• **WORK ITEM**: Only the lines holding "height" are wanted. Copy every one from the records below.

• **DATA RECORDS**:
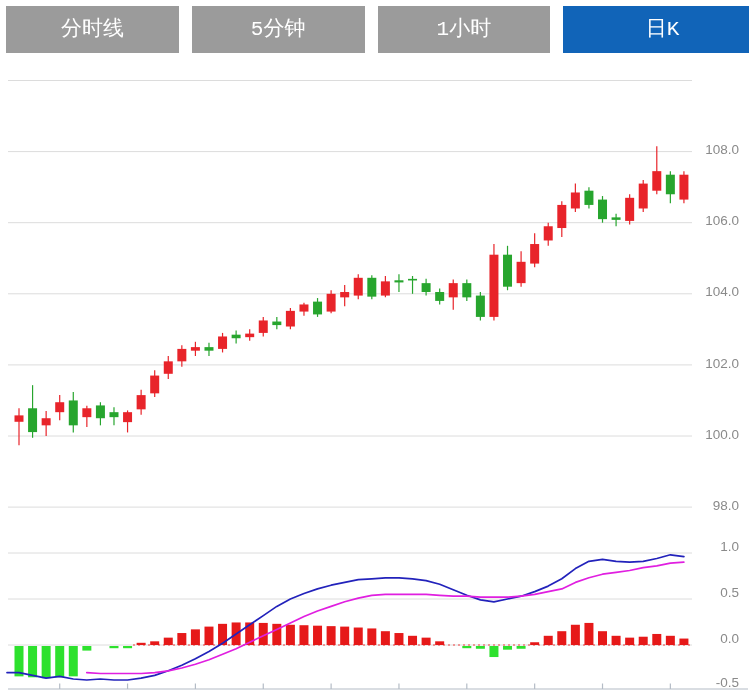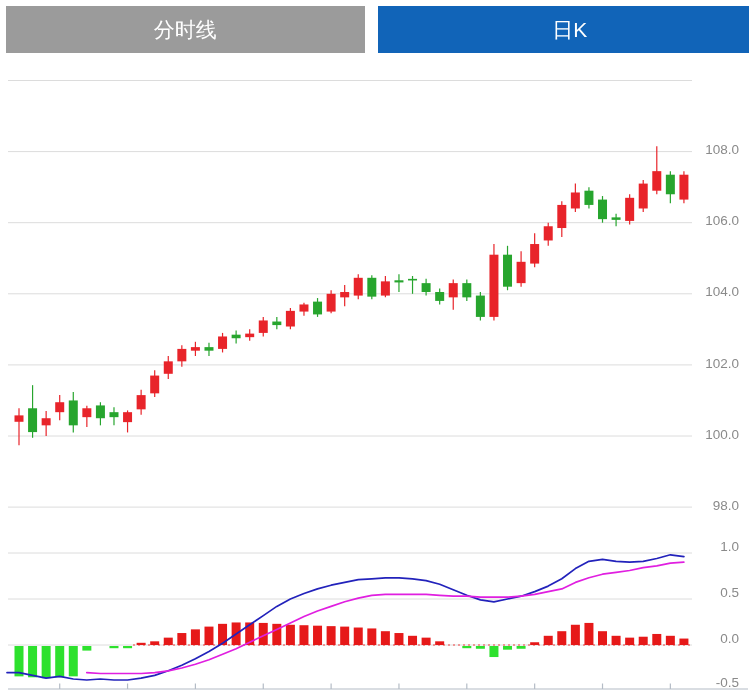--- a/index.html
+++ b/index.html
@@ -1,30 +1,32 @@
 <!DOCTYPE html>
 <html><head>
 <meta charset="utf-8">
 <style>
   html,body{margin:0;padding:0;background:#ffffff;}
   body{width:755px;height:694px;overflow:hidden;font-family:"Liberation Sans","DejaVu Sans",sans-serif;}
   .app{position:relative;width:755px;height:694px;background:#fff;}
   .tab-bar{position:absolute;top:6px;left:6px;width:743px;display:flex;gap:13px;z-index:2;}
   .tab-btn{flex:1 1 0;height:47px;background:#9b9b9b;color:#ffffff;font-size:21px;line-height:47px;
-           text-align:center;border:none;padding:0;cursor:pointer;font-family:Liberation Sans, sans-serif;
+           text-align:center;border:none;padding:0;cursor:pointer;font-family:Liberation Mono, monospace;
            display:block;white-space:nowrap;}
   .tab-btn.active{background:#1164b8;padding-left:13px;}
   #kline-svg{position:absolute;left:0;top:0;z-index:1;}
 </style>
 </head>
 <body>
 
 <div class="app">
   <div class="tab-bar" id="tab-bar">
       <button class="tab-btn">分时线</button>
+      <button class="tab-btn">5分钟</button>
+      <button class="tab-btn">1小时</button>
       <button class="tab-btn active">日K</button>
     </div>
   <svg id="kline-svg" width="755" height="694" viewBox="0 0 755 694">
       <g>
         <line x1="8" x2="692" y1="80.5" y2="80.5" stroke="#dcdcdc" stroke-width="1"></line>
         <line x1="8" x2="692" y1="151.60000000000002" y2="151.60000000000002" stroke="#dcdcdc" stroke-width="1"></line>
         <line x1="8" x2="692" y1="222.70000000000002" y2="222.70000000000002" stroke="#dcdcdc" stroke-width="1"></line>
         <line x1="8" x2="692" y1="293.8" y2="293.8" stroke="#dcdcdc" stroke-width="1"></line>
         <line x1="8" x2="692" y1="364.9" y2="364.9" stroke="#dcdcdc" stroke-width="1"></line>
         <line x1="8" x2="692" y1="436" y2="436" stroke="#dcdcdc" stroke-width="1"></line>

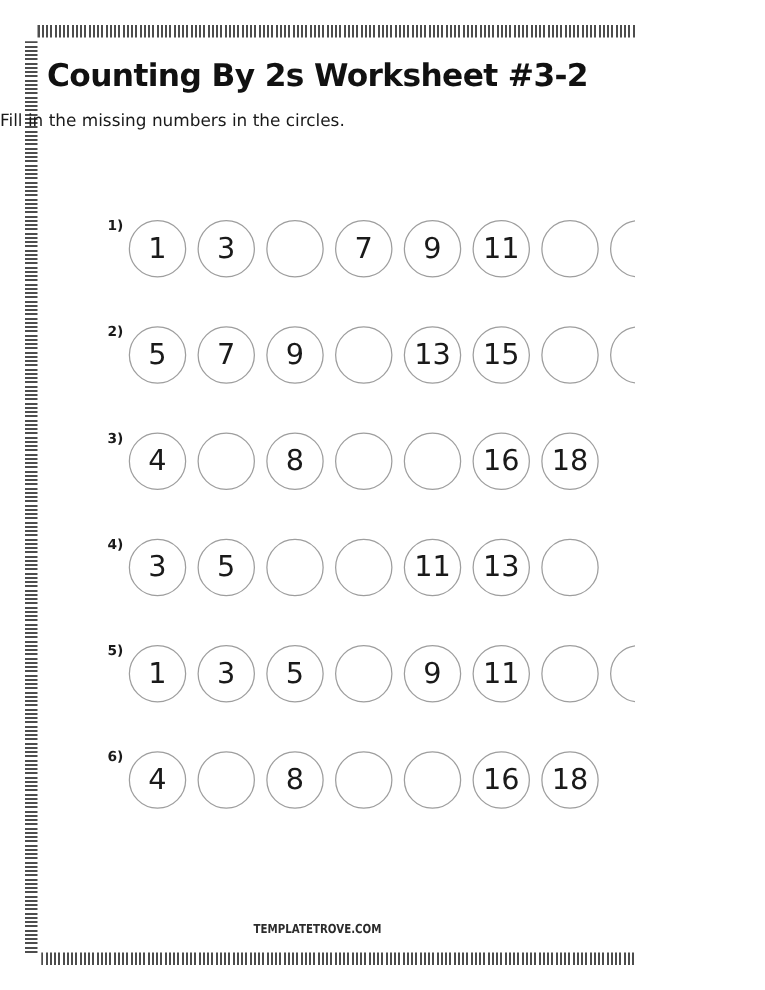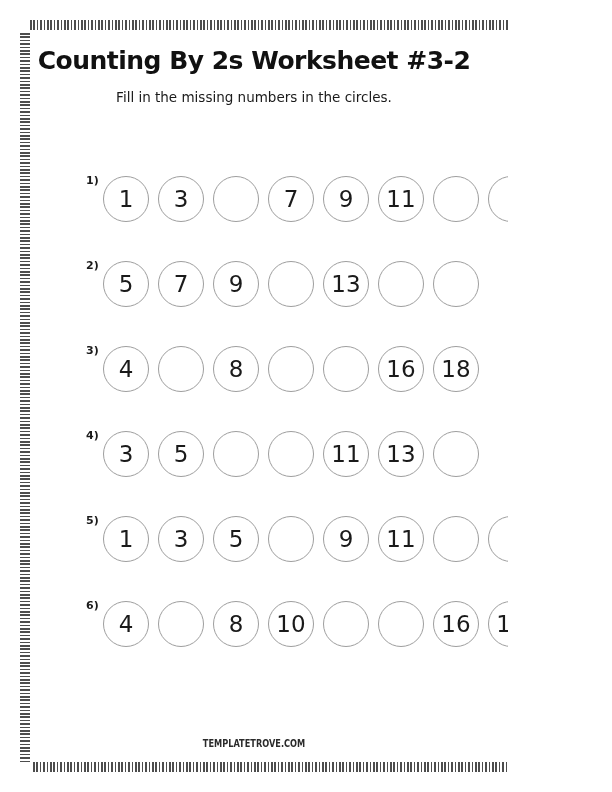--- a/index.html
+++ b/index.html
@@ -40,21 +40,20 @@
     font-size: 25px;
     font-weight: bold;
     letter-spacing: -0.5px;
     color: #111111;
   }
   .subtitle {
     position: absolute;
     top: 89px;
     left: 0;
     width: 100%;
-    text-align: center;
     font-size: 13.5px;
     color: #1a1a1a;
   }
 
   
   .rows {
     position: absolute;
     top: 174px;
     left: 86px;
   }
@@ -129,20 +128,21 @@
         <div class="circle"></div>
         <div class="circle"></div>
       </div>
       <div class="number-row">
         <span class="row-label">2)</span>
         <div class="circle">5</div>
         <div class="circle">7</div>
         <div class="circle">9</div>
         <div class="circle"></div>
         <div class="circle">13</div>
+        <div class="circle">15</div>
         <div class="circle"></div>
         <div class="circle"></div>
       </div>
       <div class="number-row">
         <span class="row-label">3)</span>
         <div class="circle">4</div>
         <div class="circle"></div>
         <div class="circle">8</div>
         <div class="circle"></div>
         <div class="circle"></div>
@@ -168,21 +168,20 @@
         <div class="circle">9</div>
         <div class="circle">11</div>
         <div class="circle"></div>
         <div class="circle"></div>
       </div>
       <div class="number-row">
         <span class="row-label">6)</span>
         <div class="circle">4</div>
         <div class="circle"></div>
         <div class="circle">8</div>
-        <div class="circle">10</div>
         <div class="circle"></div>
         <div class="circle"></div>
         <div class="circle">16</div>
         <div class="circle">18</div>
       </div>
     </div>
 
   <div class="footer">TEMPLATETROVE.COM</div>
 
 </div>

---

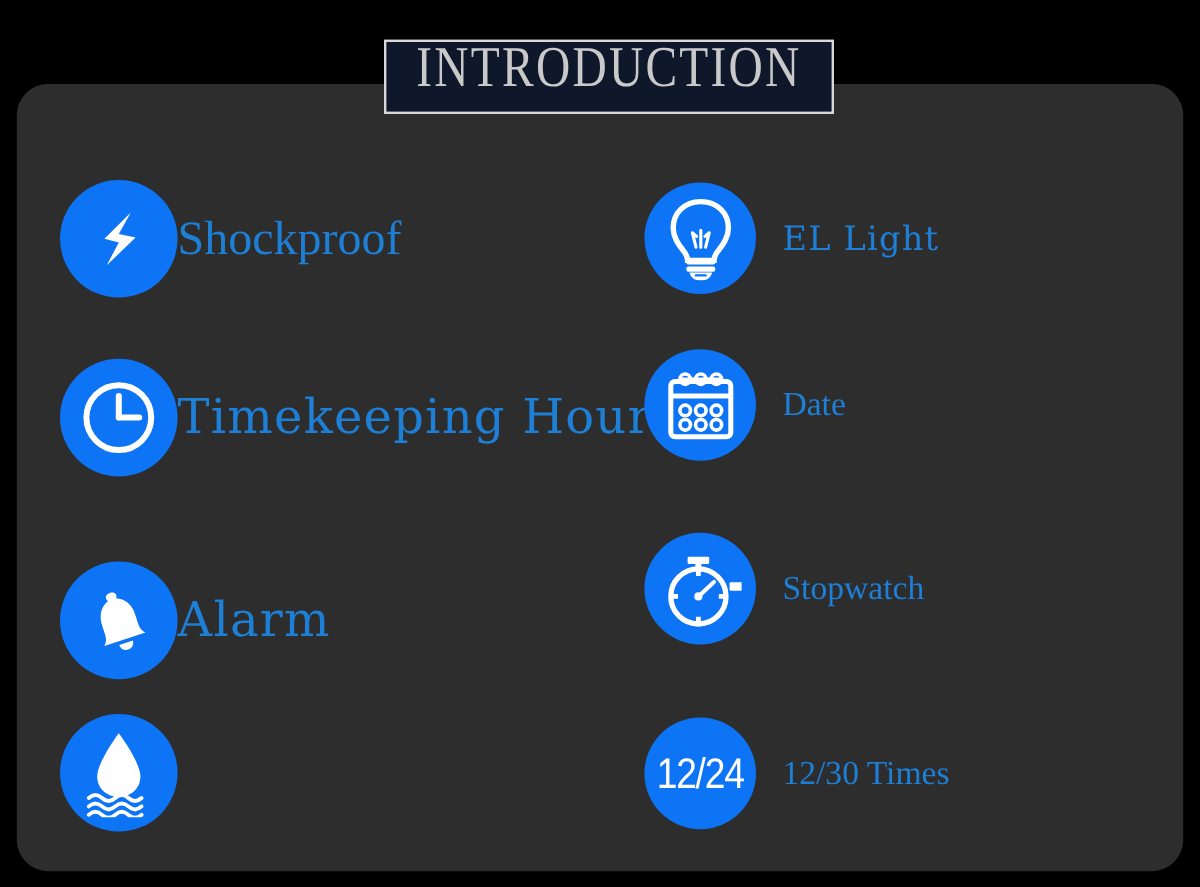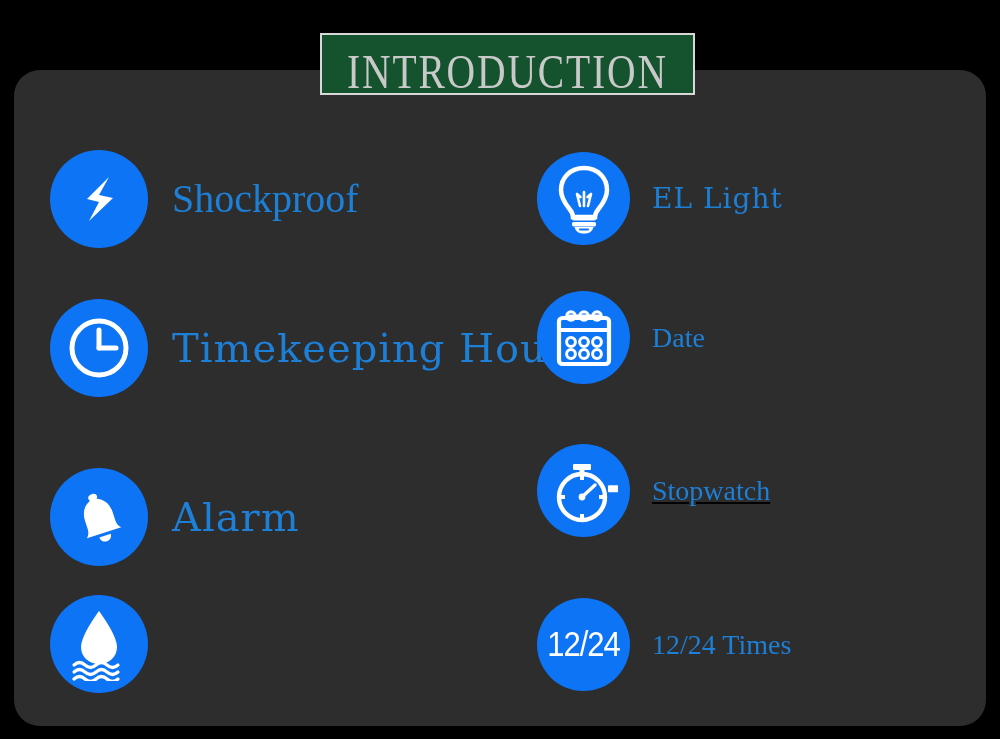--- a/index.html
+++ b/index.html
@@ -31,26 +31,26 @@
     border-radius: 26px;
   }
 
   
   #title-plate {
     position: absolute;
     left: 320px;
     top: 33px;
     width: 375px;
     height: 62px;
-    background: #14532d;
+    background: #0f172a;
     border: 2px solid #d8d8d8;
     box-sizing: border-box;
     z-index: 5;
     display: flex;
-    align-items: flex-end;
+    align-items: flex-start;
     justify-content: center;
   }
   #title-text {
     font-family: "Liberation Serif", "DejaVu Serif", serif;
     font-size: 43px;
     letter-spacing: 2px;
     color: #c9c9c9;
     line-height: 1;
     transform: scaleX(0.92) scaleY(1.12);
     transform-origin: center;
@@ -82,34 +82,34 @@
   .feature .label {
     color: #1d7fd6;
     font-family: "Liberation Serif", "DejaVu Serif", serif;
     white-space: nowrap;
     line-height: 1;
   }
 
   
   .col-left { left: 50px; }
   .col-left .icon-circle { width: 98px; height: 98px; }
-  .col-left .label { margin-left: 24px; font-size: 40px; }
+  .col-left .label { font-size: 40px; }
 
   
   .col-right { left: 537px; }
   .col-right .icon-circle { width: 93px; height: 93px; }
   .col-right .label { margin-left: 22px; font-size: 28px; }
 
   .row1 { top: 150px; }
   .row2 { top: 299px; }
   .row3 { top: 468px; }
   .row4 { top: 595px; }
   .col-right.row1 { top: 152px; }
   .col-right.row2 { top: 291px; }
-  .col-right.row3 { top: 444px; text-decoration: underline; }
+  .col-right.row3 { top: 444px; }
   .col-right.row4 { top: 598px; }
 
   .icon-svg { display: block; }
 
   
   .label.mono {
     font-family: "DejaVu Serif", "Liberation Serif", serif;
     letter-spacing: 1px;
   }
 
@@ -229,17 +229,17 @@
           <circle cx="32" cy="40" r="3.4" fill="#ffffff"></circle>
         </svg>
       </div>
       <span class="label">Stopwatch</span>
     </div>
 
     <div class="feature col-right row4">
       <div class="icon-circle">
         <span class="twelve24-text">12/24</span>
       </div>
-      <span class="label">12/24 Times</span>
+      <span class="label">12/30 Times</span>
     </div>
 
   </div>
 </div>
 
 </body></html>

• **ANSWER TO THIS PROBLEM**:
   body{width:755px;height:694px;overflow:hidden;font-family:"Liberation Sans","DejaVu Sans",sans-serif;}
   .app{position:relative;width:755px;height:694px;background:#fff;}
   .tab-btn{flex:1 1 0;height:47px;background:#9b9b9b;color:#ffffff;font-size:21px;line-height:47px;
   <svg id="kline-svg" width="755" height="694" viewBox="0 0 755 694">
     height: 62px;
     line-height: 1;
     line-height: 1;
   .col-left .icon-circle { width: 98px; height: 98px; }
   .col-right .icon-circle { width: 93px; height: 93px; }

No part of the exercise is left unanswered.